Religion, it must be admitted, whether we are speaking of Judaism, Christianity, Islam, Buddhism, Hinduism, or any other religion, has caused many problems and contributed to violence. One of the root causes of this must be over-simplicity in belief. If you see God simply as a warrior leading your own tribe or people to victory over another people, for example, and glorify a God who will drive out other nations to give you the land you covet, then violence becomes inevitable.  Religious simplicity and nationalism are a dangerous mix. If you take a fundamentalist, literalistic view of the scriptures and apply writings deriving from a society with a totally pre-scientific view of the nature of the universe to our modern scientific world-view, and if you apply the book of Revelation of St John the Divine to modern politics, you are likely to undermine the credibility of serious religious belief and even to destabilise international political relationships into the bargain.  Such approaches cause violence, and damage Christianity.  We have to incorporate modern scientific knowledge into our belief in God, and incorporate modern historical criticism into our understanding of Jesus in order to avoid dangerously crude simplification of our beliefs. Religious ignorance, religious simplicity, can too easily breed violence.

 

In the end, when we think of religion and violence, it is essential that we remember the vital contribution religion – and especially Christianity – has made to human society in this world. It is Christianity which has done so much to counter disease, poverty, inhumanity, slavery, apartheid, the horrors of war, and to provide for the needs of the weak and underprivileged and unloved in this world.

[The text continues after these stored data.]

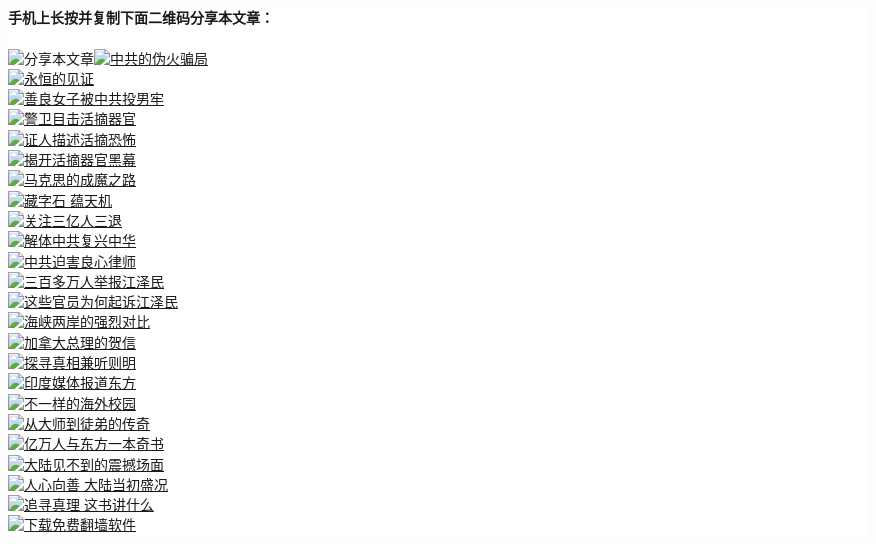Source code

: <strong>手机上长按并复制下面二维码分享本文章：</strong><br><br><img src="https://chart.apis.google.com/chart?cht=qr&chs=240x240&choe=UTF-8&chld=M|2&chl=https://github.com/19920513/djy/blob/master/gb/11/5/25/n3266685.md%231" title="分享本文章"></td><td VALIGN=TOP><a href="https://github.com/19920513/djy/blob/master/gb/16/1/21/n4622075.md?dfh#1" target="_blank"><img src="https://raw.githubusercontent.com/19920513/djy/master/gb/300/wei-f1.jpg" title="中共的伪火骗局"  alt="中共的伪火骗局"></a><br><a href="https://github.com/19920513/www/blob/master/README.md?dfh#9" target="_blank"><img src="https://raw.githubusercontent.com/19920513/djy/master/gb/300/yong-h.jpg" title="永恒的见证"  alt="永恒的见证"></a><br><a href="https://github.com/19920513/djy/blob/master/gb/13/9/29/n3974789.md?dfh#1" target="_blank"><img src="https://raw.githubusercontent.com/19920513/djy/master/gb/300/shang-lnz.jpg" title="善良女子被中共投男牢"  alt="善良女子被中共投男牢"></a><br><a href="https://github.com/19920513/djy/blob/master/gb/16/3/16/n4663449.md?dfh#1" target="_blank"><img src="https://raw.githubusercontent.com/19920513/djy/master/gb/300/huo-z3.jpg" title="警卫目击活摘器官"  alt="警卫目击活摘器官"></a><br><a href="https://github.com/19920513/djy/blob/master/gb/16/8/7/n8177641.md?dfh#1" target="_blank"><img src="https://raw.githubusercontent.com/19920513/djy/master/gb/300/huo-z4.jpg" title="证人描述活摘恐怖"  alt="证人描述活摘恐怖"></a><br><a href="https://github.com/19920513/djy/blob/master/gb/10/4/19/n2881569.md?dfh#1" target="_blank"><img src="https://raw.githubusercontent.com/19920513/djy/master/gb/300/huo-z1.jpg" title="揭开活摘器官黑幕"  alt="揭开活摘器官黑幕"></a><br><a href="https://github.com/19920513/djy/blob/master/gb/10/11/7/n3077476.md?dfh#1" target="_blank"><img src="https://raw.githubusercontent.com/19920513/djy/master/gb/300/ma-ks.jpg" title="马克思的成魔之路"  alt="马克思的成魔之路"></a><br><a href="https://github.com/19920513/djy/blob/master/gb/14/6/9/n4173977.md?dfh#1" target="_blank"><img src="https://raw.githubusercontent.com/19920513/djy/master/gb/300/chang-zs.jpg" title="藏字石 蕴天机"  alt="藏字石 蕴天机"></a><br><a href="https://github.com/19920513/djy/blob/master/gb/18/5/10/n10381511.md?dfh#1" target="_blank"><img src="https://raw.githubusercontent.com/19920513/djy/master/gb/300/st1.jpg" title="关注三亿人三退"  alt="关注三亿人三退"></a><br><a href="https://github.com/19920513/djy/blob/master/gb/18/3/21/n10237682.md?dfh#1" target="_blank"><img src="https://raw.githubusercontent.com/19920513/djy/master/gb/300/jie-t.jpg" title="解体中共复兴中华"  alt="解体中共复兴中华"></a><br><a href="https://github.com/19920513/djy/blob/master/gb/9/2/9/n2422991.md?dfh#1" target="_blank"><img src="https://raw.githubusercontent.com/19920513/djy/master/gb/300/gao-zs.jpg" title="中共迫害良心律师"  alt="中共迫害良心律师"></a><br><a href="https://github.com/19920513/djy/blob/master/gb/18/12/9/n10900044.md?dfh#1" target="_blank"><img src="https://raw.githubusercontent.com/19920513/djy/master/gb/300/sj1.jpg" title="三百多万人举报江泽民"  alt="三百多万人举报江泽民"></a><br><a href="https://github.com/19920513/djy/blob/master/gb/18/8/28/n10672014.md?dfh#1" target="_blank"><img src="https://raw.githubusercontent.com/19920513/djy/master/gb/300/sj2.jpg" title="这些官员为何起诉江泽民"  alt="这些官员为何起诉江泽民"></a><br><a href="https://github.com/19920513/djy/blob/master/gb/8/12/18/n2367165.md?dfh#1" target="_blank"><img src="https://raw.githubusercontent.com/19920513/djy/master/gb/300/liangan.jpg" title="海峡两岸的强烈对比"  alt="海峡两岸的强烈对比"></a><br><a href="https://github.com/19920513/djy/blob/master/gb/15/12/10/n4593139.md?dfh#1" target="_blank"><img src="https://raw.githubusercontent.com/19920513/djy/master/gb/300/jia-ndzl.jpg" title="加拿大总理的贺信"  alt="加拿大总理的贺信"></a><br><a href="https://github.com/19920513/djy/blob/master/gb/11/6/17/n3289382.md?dfh#1" target="_blank"><img src="https://raw.githubusercontent.com/19920513/djy/master/gb/300/xiao-wd.jpg" title="探寻真相兼听则明"  alt="探寻真相兼听则明"></a><br><a href="https://github.com/19920513/djy/blob/master/gb/18/10/27/n10812623.md?dfh#1" target="_blank"><img src="https://raw.githubusercontent.com/19920513/djy/master/gb/300/yindu.jpg" title="印度媒体报道东方"  alt="印度媒体报道东方"></a><br><a href="https://github.com/19920513/djy/blob/master/gb/18/6/9/n10469652.md?dfh#1" target="_blank"><img src="https://raw.githubusercontent.com/19920513/djy/master/gb/300/xie-j.jpg" title="不一样的海外校园"  alt="不一样的海外校园"></a><br><a href="https://github.com/19920513/djy/blob/master/gb/7/4/5/n1669415.md?dfh#1" target="_blank"><img src="https://raw.githubusercontent.com/19920513/djy/master/gb/300/li-up.jpg" title="从大师到徒弟的传奇"  alt="从大师到徒弟的传奇"></a><br><a href="https://github.com/19920513/djy/blob/master/gb/17/5/26/n9191512.md?dfh#1" target="_blank"><img src="https://raw.githubusercontent.com/19920513/djy/master/gb/300/zfl2.jpg" title="亿万人与东方一本奇书"  alt="亿万人与东方一本奇书"></a><br><a href="https://github.com/19920513/djy/blob/master/gb/13/11/27/n4020290.md?dfh#1" target="_blank"><img src="https://raw.githubusercontent.com/19920513/djy/master/gb/300/zhen-h.jpg" title="大陆见不到的震撼场面"  alt="大陆见不到的震撼场面"></a><br><a href="https://github.com/19920513/djy/blob/master/gb/15/7/17/n4482910.md?dfh#1" target="_blank"><img src="https://raw.githubusercontent.com/19920513/djy/master/gb/300/dalu-sk.jpg" title="人心向善 大陆当初盛况"  alt="人心向善 大陆当初盛况"></a><br><a href="https://github.com/19920513/djy/blob/master/gb/19/1/5/n10955468.md?dfh#1" target="_blank"><img src="https://raw.githubusercontent.com/19920513/djy/master/gb/300/zfl1.jpg" title="追寻真理 这书讲什么"  alt="追寻真理 这书讲什么"></a><br><a href="https://github.com/19920513/www/blob/master/README.md?dfh#1" target="_blank"><img src="https://raw.githubusercontent.com/19920513/djy/master/gb/300/fq1.jpg" title="下载免费翻墙软件"  alt="下载免费翻墙软件"></a><br></td></tr></table>
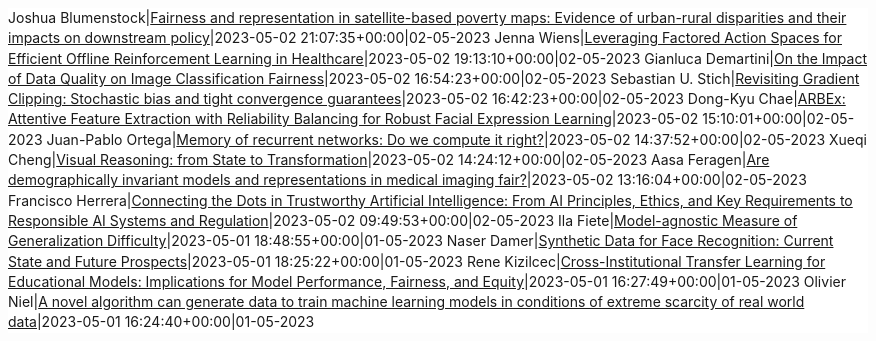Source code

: Joshua Blumenstock|[Fairness and representation in satellite-based poverty maps: Evidence of   urban-rural disparities and their impacts on downstream policy](http://arxiv.org/abs/2305.01783v1)|2023-05-02 21:07:35+00:00|02-05-2023
Jenna Wiens|[Leveraging Factored Action Spaces for Efficient Offline Reinforcement   Learning in Healthcare](http://arxiv.org/abs/2305.01738v1)|2023-05-02 19:13:10+00:00|02-05-2023
Gianluca Demartini|[On the Impact of Data Quality on Image Classification Fairness](http://arxiv.org/abs/2305.01595v1)|2023-05-02 16:54:23+00:00|02-05-2023
Sebastian U. Stich|[Revisiting Gradient Clipping: Stochastic bias and tight convergence   guarantees](http://arxiv.org/abs/2305.01588v1)|2023-05-02 16:42:23+00:00|02-05-2023
Dong-Kyu Chae|[ARBEx: Attentive Feature Extraction with Reliability Balancing for   Robust Facial Expression Learning](http://arxiv.org/abs/2305.01486v1)|2023-05-02 15:10:01+00:00|02-05-2023
Juan-Pablo Ortega|[Memory of recurrent networks: Do we compute it right?](http://arxiv.org/abs/2305.01457v1)|2023-05-02 14:37:52+00:00|02-05-2023
Xueqi Cheng|[Visual Reasoning: from State to Transformation](http://arxiv.org/abs/2305.01668v1)|2023-05-02 14:24:12+00:00|02-05-2023
Aasa Feragen|[Are demographically invariant models and representations in medical   imaging fair?](http://arxiv.org/abs/2305.01397v1)|2023-05-02 13:16:04+00:00|02-05-2023
Francisco Herrera|[Connecting the Dots in Trustworthy Artificial Intelligence: From AI   Principles, Ethics, and Key Requirements to Responsible AI Systems and   Regulation](http://arxiv.org/abs/2305.02231v1)|2023-05-02 09:49:53+00:00|02-05-2023
Ila Fiete|[Model-agnostic Measure of Generalization Difficulty](http://arxiv.org/abs/2305.01034v1)|2023-05-01 18:48:55+00:00|01-05-2023
Naser Damer|[Synthetic Data for Face Recognition: Current State and Future Prospects](http://arxiv.org/abs/2305.01021v1)|2023-05-01 18:25:22+00:00|01-05-2023
Rene Kizilcec|[Cross-Institutional Transfer Learning for Educational Models:   Implications for Model Performance, Fairness, and Equity](http://arxiv.org/abs/2305.00927v1)|2023-05-01 16:27:49+00:00|01-05-2023
Olivier Niel|[A novel algorithm can generate data to train machine learning models in   conditions of extreme scarcity of real world data](http://arxiv.org/abs/2305.00987v1)|2023-05-01 16:24:40+00:00|01-05-2023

The founder of Christianity urged us to serve others rather than be served, to love God and love our neighbours as ourselves, to forgive others their debts even as we are forgiven, and if we want to be his followers, to take up our cross and follow him. That is not an invitation to violence; it is an invitation to accept that violence will come to us, as it came to him, and to transform it.  We are not here to cause evil in the world, but to transform evil and bring redemption to humanity.